Just to clarify for anyone else. You don’t need to be over 60 to get free prescriptions if diabetic in England. If you’re on medication for the diabetes then you apply for an exemption card and that then covers the medication cost until it expires. You have to apply for a new one at that point. Once old enough, everything is still free but because of age.
 
....... and it's all prescription costs - a thing that I queried in 1972 ish since I couldn't see that eg my period problem or athlete's foot were side effects of my pancreas not working right, BUT my GP replied OK, you might think that - but medical science can't prove they weren't! (and bearing in mind he was well over 6ft with a rugger playing physique, which is exactly what he also regularly did to keep fit in those days - this 22 year old lightweight 5ft 2 and a bit lady wasn't arguing with that assessment) and PS such a gentle man, as well as a gentleman.
 
Hello @Cosmic and a late Welcome from me to you and your husband.

It can all seem very confusing and thus stressful to both of you but while you are directly under Hospital care there is a good rationale to wait and see what the immediate treatments achieve.

Concerning diet there are 2 reasons to wait: 1. hospital food (clearly stupidly and blatantly wrong) pretty well universally in England does not provide satisfactorily for those people who have diabetes and who don't have insulin to mitigate. 2. Also right now too much tinkering with your husband's diet, without the direct involvement of those trying to assess his progress from whatever medications he is receiving will be distorting that assessment. Once there is a clear diagnosis and a consequent treatment path the members of this forum will be sure to share their experiences of how they manage.
In its simplest form you don't even know for certain that he will be diagnosed as insulin dependent; if he is then the general guidance is usually to eat as normal and use the insulin to keep one's BG in a reasonable range. But even that is not straightforward until you know what insulins he will be prescribed. Once that is all known we forum members can match our experiences to your husband's specific needs if you still need help

The other thing is the importance of getting the correct diagnosis of the Type of Diabetes. Again wrongly, but a reality, there can be a large degree of difference and options in treatment paths for T3c from T2 - particularly for Continuous Glucose Monitors (CGM). Libre 2 is the usual 1st choice of CGM by Health Care Professional (HCPs), there are others. CGM is rarely prescribed for T2s (in accordance with the NICE Guidelines); a Hospital diagnosis has more freedom to include CGM in a prescription than a GP. If your husband is finally diagnosed as T3c AND also insulin dependent (not all T3cs are insulin dependent) then your husband should press for CGM as well. Hospital endorsement of that makes it a fair certainty for the foreseeable future. That will make the whole business of managing this prospective diabetes so much easier.

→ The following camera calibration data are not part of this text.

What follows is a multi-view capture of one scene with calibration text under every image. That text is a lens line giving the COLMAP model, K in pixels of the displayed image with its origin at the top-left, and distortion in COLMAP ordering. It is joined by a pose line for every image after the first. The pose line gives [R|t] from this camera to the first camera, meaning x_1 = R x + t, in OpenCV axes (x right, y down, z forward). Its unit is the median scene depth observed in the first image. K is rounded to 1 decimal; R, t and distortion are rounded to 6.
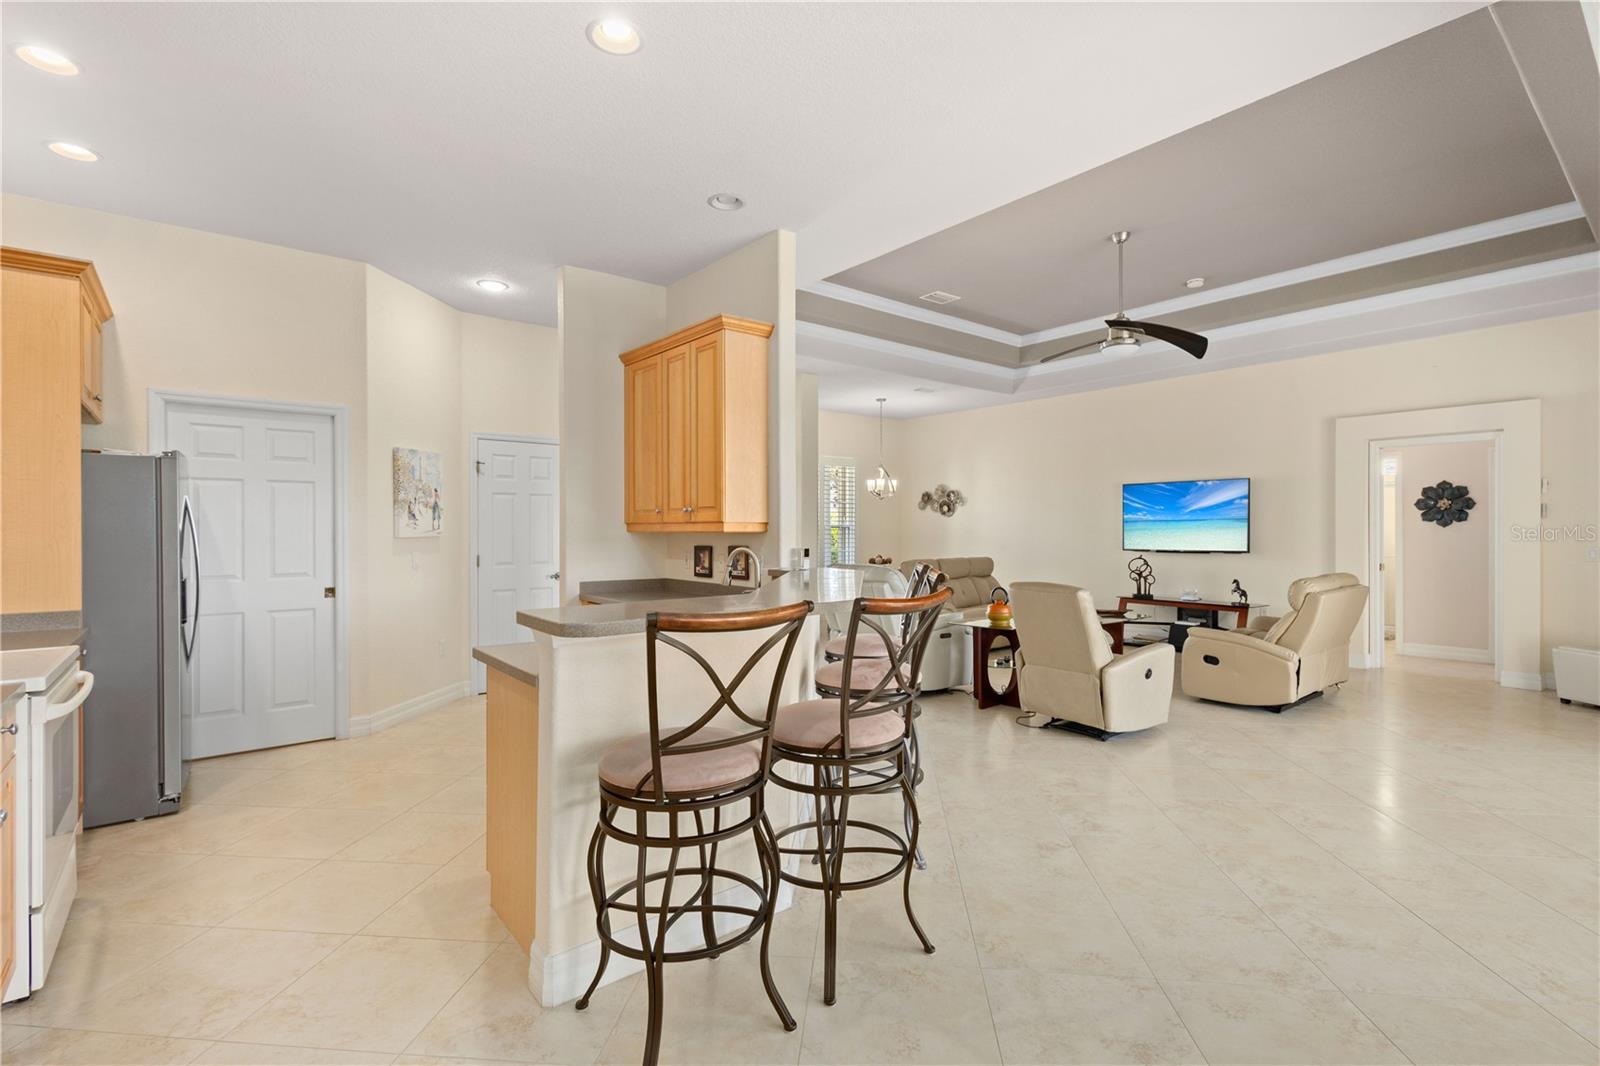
lens RADIAL K [[733.0, 0, 806.6], [0, 733.0, 530.7], [0, 0, 1]] dist [0.002720, -0.000135]
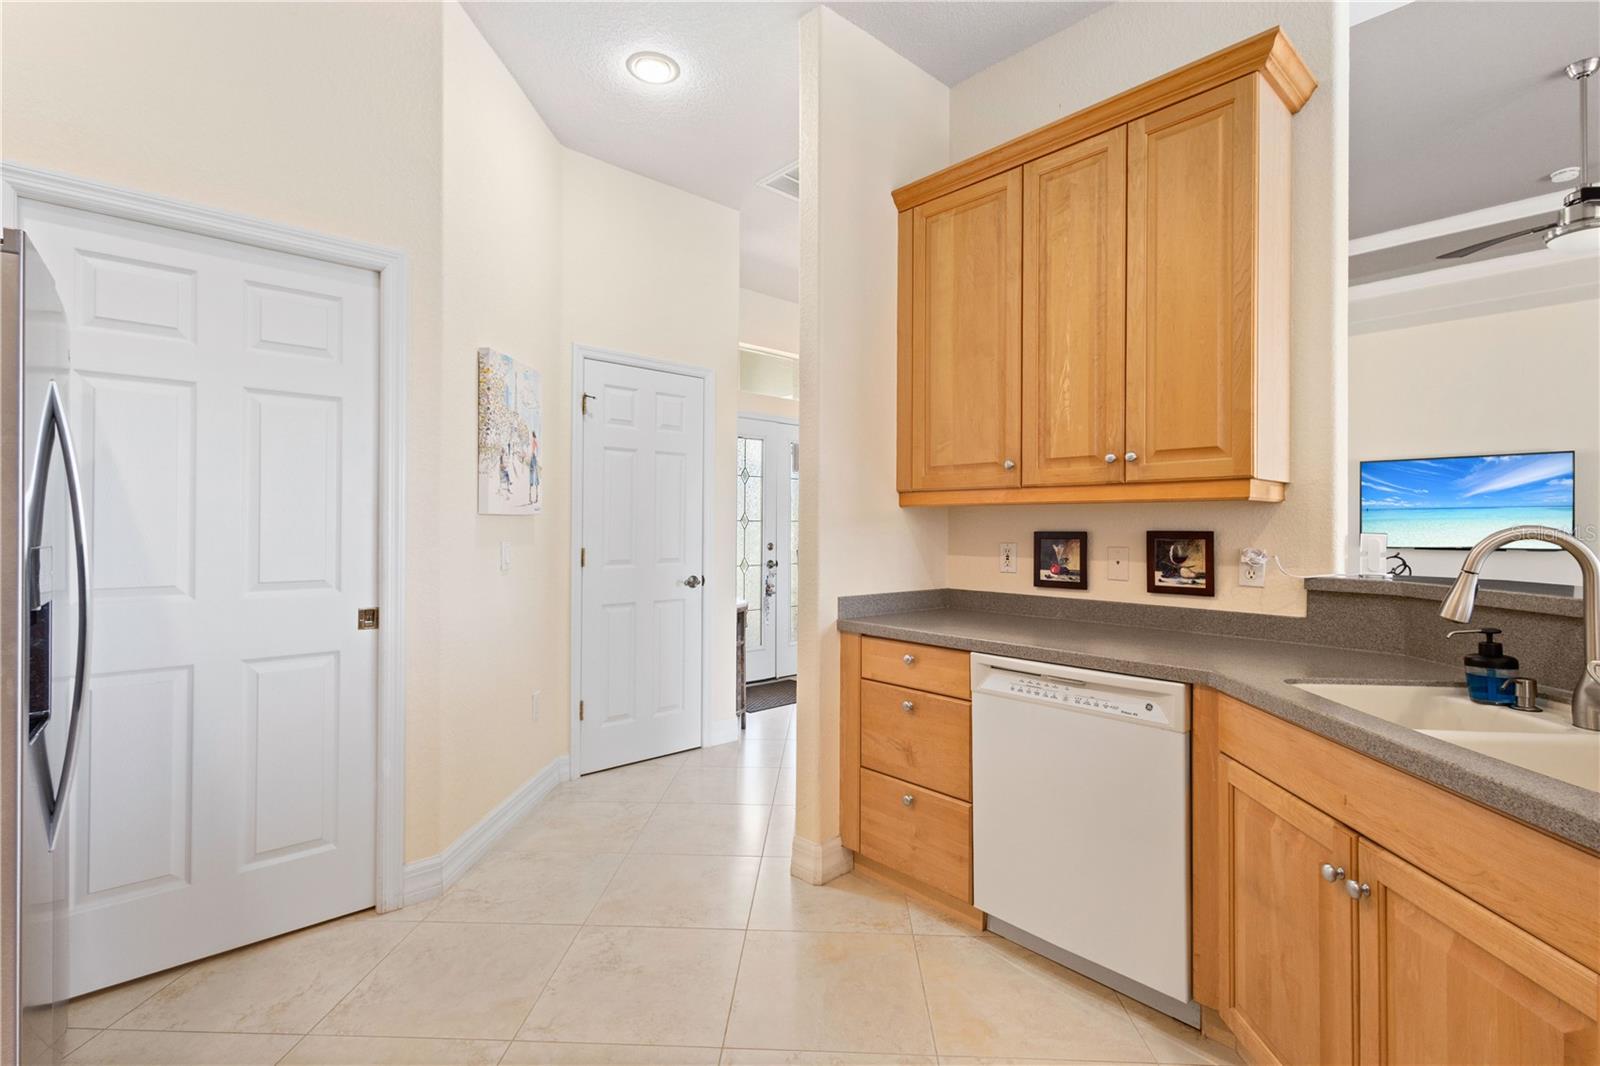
lens RADIAL K [[743.7, 0, 805.4], [0, 743.7, 521.5], [0, 0, 1]] dist [0.003516, -0.000263]
pose [[0.998297, 0.006709, 0.057943, -0.353431], [-0.006211, 0.999942, -0.008765, 0.018565], [-0.057999, 0.008391, 0.998281, 0.438263]]
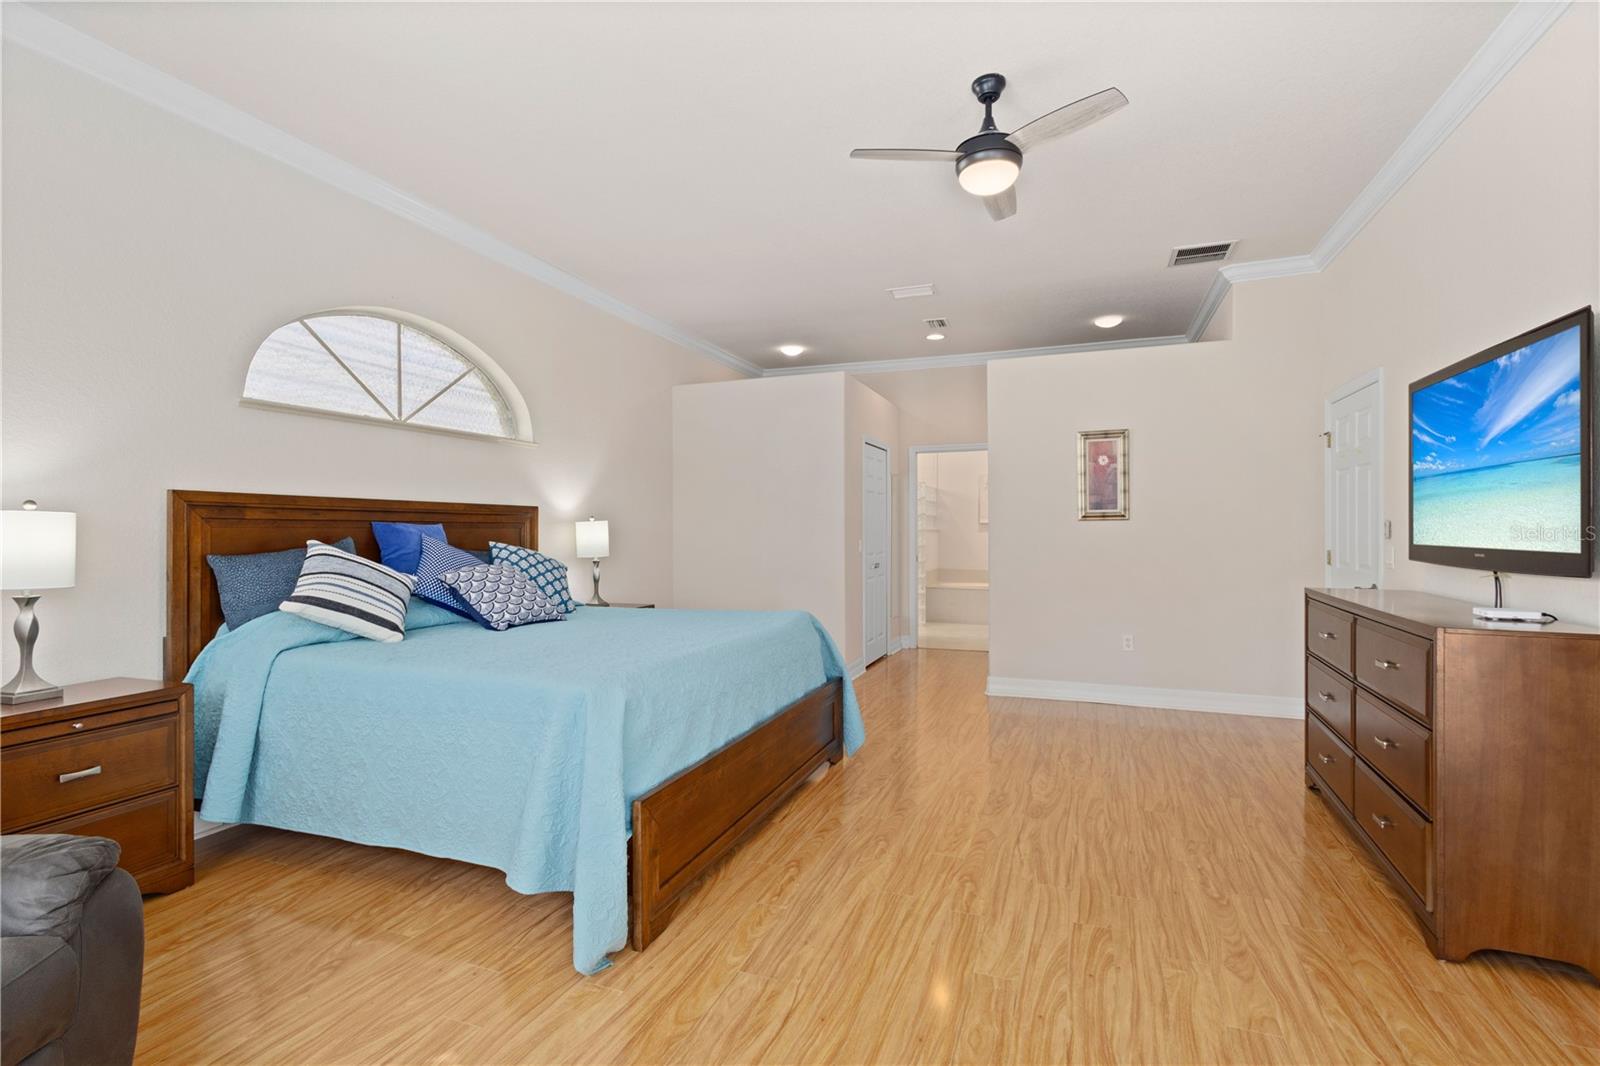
lens RADIAL K [[711.1, 0, 800.0], [0, 711.1, 533.0], [0, 0, 1]] dist [-0.040592, 0.000417]
pose [[0.489207, 0.011271, -0.872095, 1.072097], [0.001021, 0.999908, 0.013496, 0.022705], [0.872167, -0.007493, 0.489151, 0.874844]]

That said, before CGM existed, insulin dependent diabetics managed because they had to and there are very many on this forum who are here and able to tell you so. I spent a year on insulin before I was given a CGM and one huge advantage has been that I am totally confident about coping from finger pricking only when my CGM goes wrong. But having CGM makes life so very much better / easier and it did for me) make a big difference in getting better BG management. But I also wasn't getting decent advice; my then DSN was a delightful and reassuring person - but she did not understand the complexity of my T3c needs. I now come under a different Hospital team, who are superb.

Anyway once your husband has some certainty about the diagnosis and way forward it's easier to not try to 2nd guess right now.